INSTRUCTIONS TO FOLLOW. Your answer must be an exact copy of the listing, with the images left out.

PROVIDED MATERIAL.
★ ★ ★ ★ ★ ★ ★
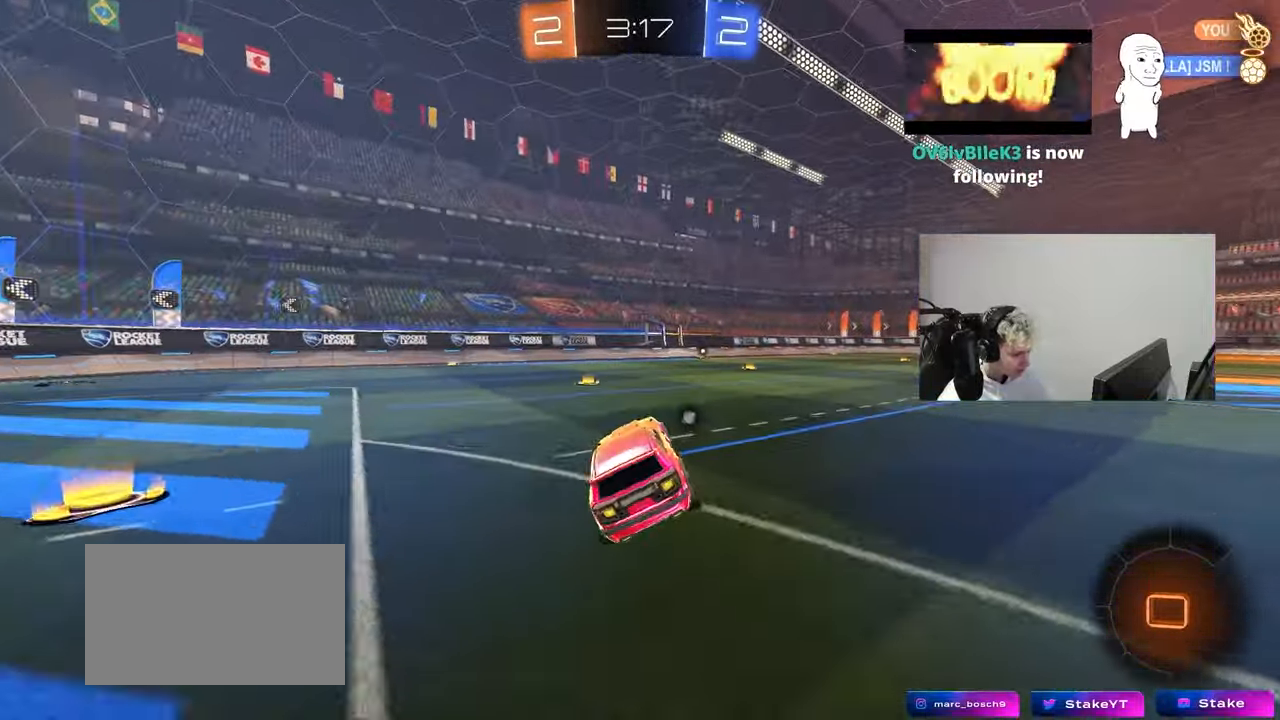
{"keys": ["d", "s", "shift"], "mouse": ["right"], "mouse_move": "down-left", "events": [[117, "w", "down"], [300, "mouse_right", "down"], [350, "shift", "down"], [350, "space", "down"], [400, "d", "down"], [400, "space", "up"], [500, "s", "down"], [500, "w", "up"]]}
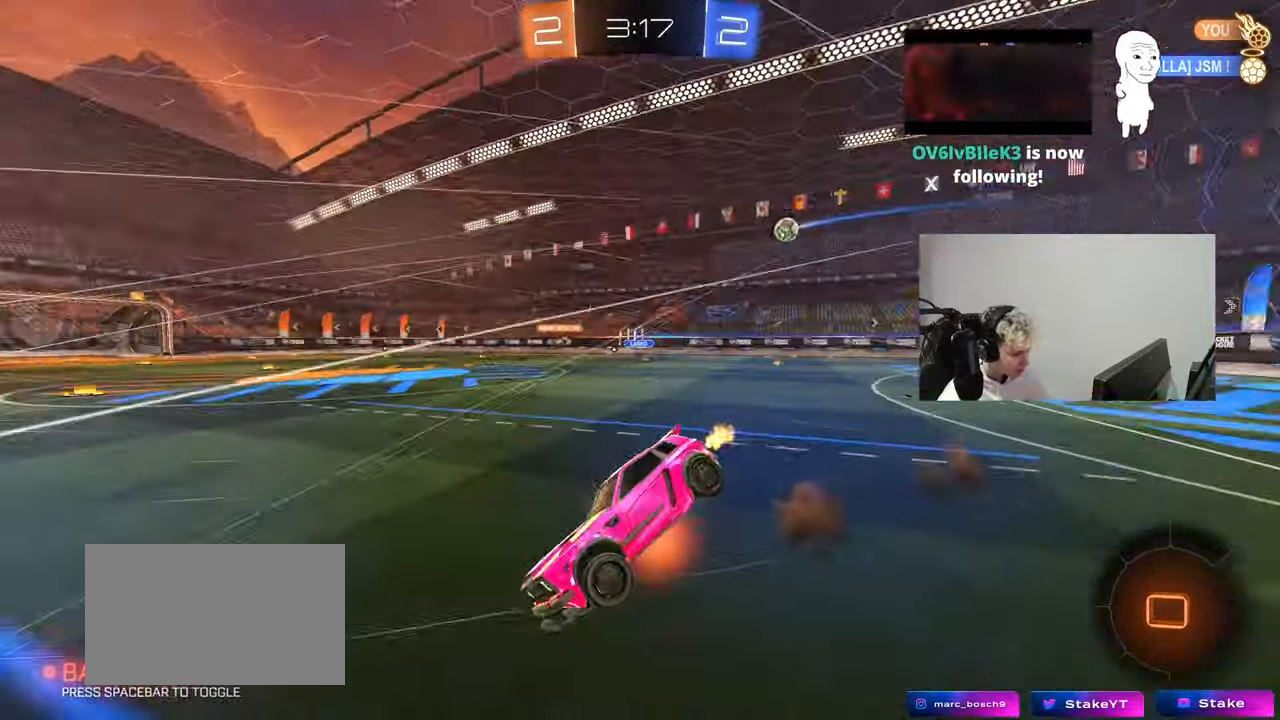
{"keys": ["d", "s", "shift", "space"], "mouse": [], "mouse_move": "up-right", "events": [[50, "mouse_right", "up"], [317, "space", "down"], [367, "s", "up"], [467, "s", "down"]]}
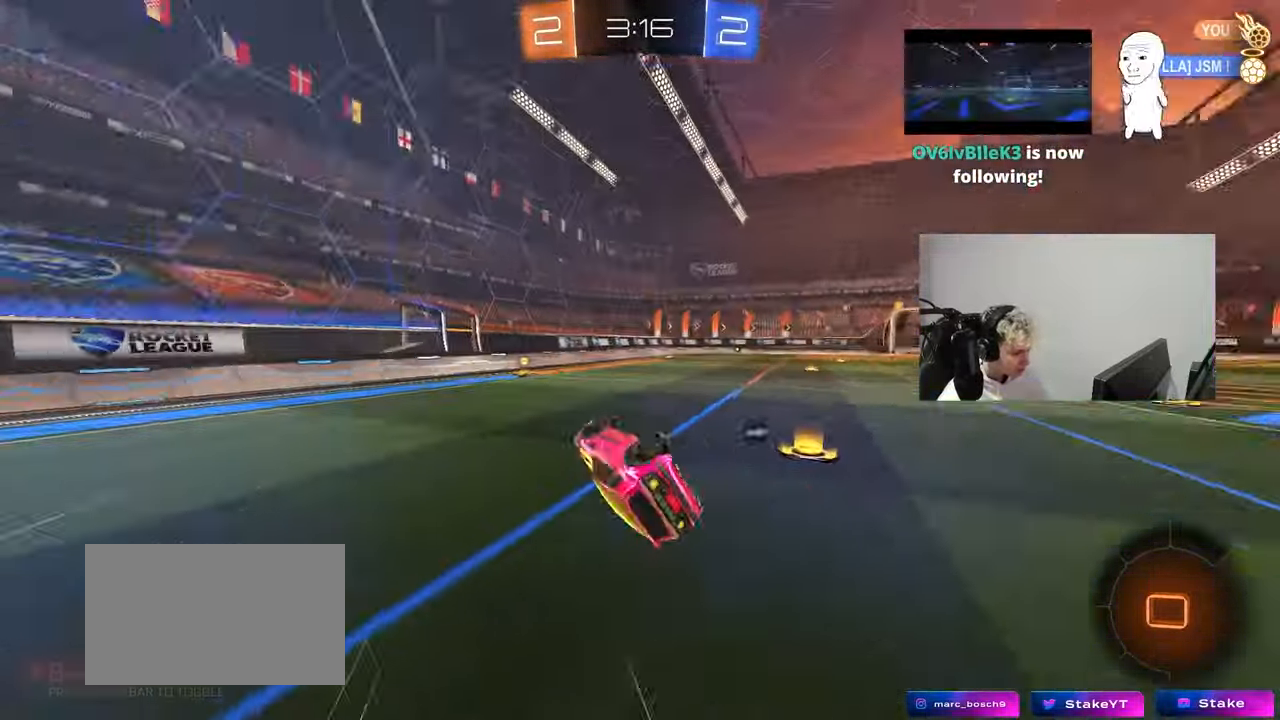
{"keys": ["space", "w"], "mouse": ["left"], "mouse_move": "down", "events": [[17, "space", "up"], [150, "s", "up"], [200, "shift", "up"], [250, "d", "up"], [383, "mouse_left", "down"], [383, "space", "down"], [483, "w", "down"]]}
★ ★ ★ ★ ★ ★ ★
TASK SOLUTION.
{"keys": ["d", "s", "shift"], "mouse": ["right"], "mouse_move": "down-left", "events": [[117, "w", "down"], [300, "mouse_right", "down"], [350, "shift", "down"], [350, "space", "down"], [400, "d", "down"], [400, "space", "up"], [500, "s", "down"], [500, "w", "up"]]}
{"keys": ["d", "s", "shift", "space"], "mouse": [], "mouse_move": "up-right", "events": [[50, "mouse_right", "up"], [317, "space", "down"], [367, "s", "up"], [467, "s", "down"]]}
{"keys": ["space", "w"], "mouse": ["left"], "mouse_move": "down", "events": [[17, "space", "up"], [150, "s", "up"], [200, "shift", "up"], [250, "d", "up"], [383, "mouse_left", "down"], [383, "space", "down"], [483, "w", "down"]]}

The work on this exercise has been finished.